Bit 3 and 5 of the F register are not used. They can contain information, as you can readily figure out by using PUSH AF and POP AF. Furthermore, sometimes their values change. I found the following empirical rule:

 The values of bit 7, 5 and 3 follow the values of the corresponding bits of the last 8 bit result of an instruction that changed the usual flags.

For instance, after an ADD A,B those bits will be identical to the bits of the A register. (Bit 7 of F is the sign flag, and fits the rule exactly). An exception is the CP x instruction (x=register, (HL) or direct argument). In that case the bits are copied from the argument.

If the instruction is one that operates on a 16 bit word, the 8 bits of the rule are the highest 8 bits of the 16 bit result - that was to be expected since the S flag is extracted from bit 15.

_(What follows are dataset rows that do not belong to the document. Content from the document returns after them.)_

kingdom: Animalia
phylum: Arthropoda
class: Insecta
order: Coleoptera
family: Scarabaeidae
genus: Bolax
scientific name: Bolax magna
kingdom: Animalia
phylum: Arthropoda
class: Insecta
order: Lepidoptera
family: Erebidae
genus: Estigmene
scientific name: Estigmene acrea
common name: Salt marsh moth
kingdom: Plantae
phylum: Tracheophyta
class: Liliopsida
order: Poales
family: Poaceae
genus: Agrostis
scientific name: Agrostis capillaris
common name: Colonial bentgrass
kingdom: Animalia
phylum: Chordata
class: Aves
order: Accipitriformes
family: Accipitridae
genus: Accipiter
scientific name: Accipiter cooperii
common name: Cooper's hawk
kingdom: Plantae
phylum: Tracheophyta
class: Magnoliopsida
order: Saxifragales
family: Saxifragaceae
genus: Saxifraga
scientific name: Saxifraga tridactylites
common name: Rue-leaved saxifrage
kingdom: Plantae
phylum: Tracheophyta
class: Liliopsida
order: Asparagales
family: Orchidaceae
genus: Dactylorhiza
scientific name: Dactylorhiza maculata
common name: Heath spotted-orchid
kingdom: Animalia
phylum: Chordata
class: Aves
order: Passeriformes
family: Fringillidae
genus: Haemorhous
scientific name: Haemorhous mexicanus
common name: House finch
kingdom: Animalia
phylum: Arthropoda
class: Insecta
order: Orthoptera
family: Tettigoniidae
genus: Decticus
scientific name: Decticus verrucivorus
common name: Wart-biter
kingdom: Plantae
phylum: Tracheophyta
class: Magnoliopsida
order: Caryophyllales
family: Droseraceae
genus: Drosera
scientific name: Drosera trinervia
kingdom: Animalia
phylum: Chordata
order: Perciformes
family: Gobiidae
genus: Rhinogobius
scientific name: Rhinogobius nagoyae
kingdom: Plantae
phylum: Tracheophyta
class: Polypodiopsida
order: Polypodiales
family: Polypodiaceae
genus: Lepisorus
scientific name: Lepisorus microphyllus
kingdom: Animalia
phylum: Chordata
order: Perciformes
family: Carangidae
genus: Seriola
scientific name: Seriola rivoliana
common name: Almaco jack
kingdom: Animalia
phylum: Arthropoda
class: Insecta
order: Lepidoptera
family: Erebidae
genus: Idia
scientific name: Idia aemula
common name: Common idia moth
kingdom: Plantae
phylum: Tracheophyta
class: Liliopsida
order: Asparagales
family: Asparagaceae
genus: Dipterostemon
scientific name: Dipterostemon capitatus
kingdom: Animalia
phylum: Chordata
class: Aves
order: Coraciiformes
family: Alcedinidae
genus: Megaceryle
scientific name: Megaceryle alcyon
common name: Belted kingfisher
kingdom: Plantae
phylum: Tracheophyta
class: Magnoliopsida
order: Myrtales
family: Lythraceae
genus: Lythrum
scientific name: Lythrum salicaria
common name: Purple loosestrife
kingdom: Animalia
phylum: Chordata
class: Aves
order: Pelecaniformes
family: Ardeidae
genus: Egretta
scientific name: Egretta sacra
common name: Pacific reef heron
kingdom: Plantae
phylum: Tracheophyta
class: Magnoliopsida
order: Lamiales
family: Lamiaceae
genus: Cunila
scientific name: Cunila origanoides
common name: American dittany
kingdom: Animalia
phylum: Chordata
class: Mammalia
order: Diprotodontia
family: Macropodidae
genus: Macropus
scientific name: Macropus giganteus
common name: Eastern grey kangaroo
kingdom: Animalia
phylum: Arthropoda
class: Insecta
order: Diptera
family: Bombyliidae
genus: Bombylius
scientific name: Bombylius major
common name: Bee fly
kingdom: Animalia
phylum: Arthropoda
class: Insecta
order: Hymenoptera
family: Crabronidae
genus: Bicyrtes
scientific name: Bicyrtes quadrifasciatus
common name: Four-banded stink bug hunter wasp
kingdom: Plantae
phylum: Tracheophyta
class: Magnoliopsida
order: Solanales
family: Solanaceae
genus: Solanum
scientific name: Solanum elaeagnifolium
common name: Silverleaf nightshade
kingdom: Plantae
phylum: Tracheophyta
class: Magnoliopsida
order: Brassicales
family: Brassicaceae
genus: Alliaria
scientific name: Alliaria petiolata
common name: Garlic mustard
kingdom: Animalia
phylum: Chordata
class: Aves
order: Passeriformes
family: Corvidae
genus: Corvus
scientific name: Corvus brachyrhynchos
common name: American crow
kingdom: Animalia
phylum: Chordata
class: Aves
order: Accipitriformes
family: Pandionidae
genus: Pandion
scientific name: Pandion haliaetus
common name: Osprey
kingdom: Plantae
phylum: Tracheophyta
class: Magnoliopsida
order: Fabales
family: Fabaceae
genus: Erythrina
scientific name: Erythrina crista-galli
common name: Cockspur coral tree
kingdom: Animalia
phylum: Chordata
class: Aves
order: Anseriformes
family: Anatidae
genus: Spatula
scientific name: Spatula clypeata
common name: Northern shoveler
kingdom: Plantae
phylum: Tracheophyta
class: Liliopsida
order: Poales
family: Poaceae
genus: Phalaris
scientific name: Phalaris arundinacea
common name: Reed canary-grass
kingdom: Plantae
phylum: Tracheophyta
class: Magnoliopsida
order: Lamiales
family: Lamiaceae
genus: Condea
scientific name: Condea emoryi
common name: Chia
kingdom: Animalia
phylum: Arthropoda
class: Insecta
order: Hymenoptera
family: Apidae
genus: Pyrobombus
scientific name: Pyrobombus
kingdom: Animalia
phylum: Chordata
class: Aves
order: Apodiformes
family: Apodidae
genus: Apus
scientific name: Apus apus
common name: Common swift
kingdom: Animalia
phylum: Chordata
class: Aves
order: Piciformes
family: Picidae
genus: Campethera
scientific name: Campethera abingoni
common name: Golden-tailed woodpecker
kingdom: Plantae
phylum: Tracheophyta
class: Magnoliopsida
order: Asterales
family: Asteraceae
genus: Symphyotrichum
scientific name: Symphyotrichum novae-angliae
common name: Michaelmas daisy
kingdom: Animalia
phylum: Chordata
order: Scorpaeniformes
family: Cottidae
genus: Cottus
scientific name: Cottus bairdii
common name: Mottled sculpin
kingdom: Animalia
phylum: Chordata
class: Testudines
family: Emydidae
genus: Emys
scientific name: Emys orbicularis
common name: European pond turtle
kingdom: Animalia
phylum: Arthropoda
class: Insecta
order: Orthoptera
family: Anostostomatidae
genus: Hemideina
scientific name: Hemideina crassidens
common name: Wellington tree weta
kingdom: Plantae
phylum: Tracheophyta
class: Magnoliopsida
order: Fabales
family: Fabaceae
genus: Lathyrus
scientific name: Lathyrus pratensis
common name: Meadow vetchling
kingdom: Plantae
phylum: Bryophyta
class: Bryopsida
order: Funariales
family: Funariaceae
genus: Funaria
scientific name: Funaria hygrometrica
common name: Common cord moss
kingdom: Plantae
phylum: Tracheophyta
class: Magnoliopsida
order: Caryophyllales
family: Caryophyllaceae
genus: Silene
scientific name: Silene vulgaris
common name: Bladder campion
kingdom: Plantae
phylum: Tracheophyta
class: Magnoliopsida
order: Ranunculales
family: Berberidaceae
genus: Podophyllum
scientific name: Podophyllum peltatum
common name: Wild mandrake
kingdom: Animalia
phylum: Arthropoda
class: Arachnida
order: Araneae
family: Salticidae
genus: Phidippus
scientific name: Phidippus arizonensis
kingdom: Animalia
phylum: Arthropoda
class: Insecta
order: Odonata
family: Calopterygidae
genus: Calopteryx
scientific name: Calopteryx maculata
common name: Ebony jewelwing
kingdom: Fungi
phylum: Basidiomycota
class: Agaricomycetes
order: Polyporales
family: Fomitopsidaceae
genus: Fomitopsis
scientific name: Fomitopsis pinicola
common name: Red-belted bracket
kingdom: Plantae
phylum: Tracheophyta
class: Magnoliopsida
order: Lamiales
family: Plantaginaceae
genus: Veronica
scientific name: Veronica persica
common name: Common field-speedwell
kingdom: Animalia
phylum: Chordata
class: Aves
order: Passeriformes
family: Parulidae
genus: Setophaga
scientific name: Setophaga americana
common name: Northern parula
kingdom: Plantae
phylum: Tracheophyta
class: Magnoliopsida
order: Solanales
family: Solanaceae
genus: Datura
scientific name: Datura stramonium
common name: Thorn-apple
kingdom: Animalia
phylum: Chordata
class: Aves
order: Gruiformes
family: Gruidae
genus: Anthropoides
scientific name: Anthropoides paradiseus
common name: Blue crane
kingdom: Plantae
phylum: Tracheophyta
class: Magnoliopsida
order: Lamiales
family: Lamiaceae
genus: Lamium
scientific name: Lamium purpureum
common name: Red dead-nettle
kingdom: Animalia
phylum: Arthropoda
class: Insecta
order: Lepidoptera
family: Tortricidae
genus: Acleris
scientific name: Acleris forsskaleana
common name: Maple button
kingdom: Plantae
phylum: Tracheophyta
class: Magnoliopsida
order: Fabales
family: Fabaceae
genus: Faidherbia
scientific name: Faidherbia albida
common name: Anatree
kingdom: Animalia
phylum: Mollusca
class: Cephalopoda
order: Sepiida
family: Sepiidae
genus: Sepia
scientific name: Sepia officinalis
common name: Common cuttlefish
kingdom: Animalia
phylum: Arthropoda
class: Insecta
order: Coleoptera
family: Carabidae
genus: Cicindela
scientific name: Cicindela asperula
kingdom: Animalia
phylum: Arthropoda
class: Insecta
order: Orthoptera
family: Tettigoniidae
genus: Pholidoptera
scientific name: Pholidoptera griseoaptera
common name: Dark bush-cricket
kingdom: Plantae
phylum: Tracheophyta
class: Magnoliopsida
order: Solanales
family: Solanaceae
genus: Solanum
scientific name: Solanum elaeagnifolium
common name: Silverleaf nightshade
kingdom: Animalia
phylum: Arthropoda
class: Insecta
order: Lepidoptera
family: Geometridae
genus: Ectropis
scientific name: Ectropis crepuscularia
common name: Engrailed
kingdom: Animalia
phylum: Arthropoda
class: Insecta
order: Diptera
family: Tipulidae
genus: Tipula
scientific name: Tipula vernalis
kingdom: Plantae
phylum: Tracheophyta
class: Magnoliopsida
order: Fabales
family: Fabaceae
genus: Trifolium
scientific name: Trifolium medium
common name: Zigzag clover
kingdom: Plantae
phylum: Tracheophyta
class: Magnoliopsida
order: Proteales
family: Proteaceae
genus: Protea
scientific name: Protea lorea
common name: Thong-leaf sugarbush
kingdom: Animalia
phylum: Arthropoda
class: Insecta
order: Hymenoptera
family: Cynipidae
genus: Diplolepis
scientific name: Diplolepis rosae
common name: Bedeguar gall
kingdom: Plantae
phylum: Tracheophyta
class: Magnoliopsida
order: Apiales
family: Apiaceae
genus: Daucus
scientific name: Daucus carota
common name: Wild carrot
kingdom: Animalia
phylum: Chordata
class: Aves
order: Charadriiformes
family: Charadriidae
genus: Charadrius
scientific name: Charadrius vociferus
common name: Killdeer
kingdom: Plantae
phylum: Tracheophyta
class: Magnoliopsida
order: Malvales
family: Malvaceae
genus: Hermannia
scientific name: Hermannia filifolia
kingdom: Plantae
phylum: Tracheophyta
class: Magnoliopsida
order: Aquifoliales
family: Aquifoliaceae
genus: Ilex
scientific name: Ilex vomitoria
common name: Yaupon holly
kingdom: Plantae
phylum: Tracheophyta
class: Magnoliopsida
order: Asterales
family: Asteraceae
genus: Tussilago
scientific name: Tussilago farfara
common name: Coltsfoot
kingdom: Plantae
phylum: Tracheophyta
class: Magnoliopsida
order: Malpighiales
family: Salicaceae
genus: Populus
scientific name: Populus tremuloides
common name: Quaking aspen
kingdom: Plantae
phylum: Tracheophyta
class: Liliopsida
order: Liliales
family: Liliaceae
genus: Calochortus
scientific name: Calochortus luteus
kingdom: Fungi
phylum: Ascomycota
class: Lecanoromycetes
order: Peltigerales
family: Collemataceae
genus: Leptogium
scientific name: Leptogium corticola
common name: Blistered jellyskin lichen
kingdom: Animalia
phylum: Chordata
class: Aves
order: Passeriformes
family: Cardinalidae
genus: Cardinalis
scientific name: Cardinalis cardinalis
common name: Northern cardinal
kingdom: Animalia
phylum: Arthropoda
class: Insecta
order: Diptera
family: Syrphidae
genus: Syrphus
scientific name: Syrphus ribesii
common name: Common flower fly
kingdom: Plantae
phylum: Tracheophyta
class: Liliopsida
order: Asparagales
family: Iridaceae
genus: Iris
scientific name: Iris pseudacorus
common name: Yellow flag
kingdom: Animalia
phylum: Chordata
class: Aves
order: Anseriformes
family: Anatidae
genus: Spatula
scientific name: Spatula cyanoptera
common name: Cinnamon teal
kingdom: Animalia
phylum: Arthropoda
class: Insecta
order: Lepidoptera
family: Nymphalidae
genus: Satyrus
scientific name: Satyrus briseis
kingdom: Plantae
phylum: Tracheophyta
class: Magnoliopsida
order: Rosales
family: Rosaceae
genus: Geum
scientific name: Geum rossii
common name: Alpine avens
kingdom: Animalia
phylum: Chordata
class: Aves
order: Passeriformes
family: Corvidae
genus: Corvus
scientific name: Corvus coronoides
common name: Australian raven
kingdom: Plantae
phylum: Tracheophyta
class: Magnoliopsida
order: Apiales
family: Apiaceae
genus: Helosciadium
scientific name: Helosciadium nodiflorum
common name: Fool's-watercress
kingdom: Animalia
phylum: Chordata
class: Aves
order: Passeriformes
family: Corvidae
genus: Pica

Ghosts'n Goblins use the undocumented flag due to a programming error. The rhino in Sabre Wulf walks backward or keeps running in little circles in a corner, if the (in this case undocumented) behaviour of the sign flag in the BIT instruction isn't right. I quote:

AD86     DD CB 06 7E BIT 7,(IX+6)
AD89     F2 8F AD JP P,#AD8F

An amazing piece of code! Speedlock does so many weird things that all must be exactly right for it to run. Finally, the '128 rom uses the AF register to hold the return address of a subroutine for a while. To keep all programs happy and still have a fast emulator, I had to make a compromise. The undocumented flags are not always emulated right, but they are most of the time.

Finally, a remark about the interrupt flip flops IFF1 and IFF2. There seems to be a little confusion about these. These flip flops are simultaneously set or reset by the EI and DI instructions. IFF1 determines whether interrupts are allowed, but its value cannot be read. The value of IFF2 is copied to the P/V flag by LD A,I and LD A,R. When an NMI occurs, IFF1 is reset, thereby disallowing further (maskable) interrupts, but IFF2 is left unchanged. This enables the NMI service routine to check whether the interrupted program had enabled or disabled maskable interrupts. So, Spectrum snapshot software can only read IFF2, but most emulators will emulate both, and then the one that matters most is IFF1.

Now for the emulated Z80. I have added eight instructions, to speed up the RS232 input and output of the Interface I and several things of the SamRam. These opcodes, ED F8 to ED FE are of little use to any other program. ED FF is a nice one: it returns you to DOS immediately. I used it for debugging purposes.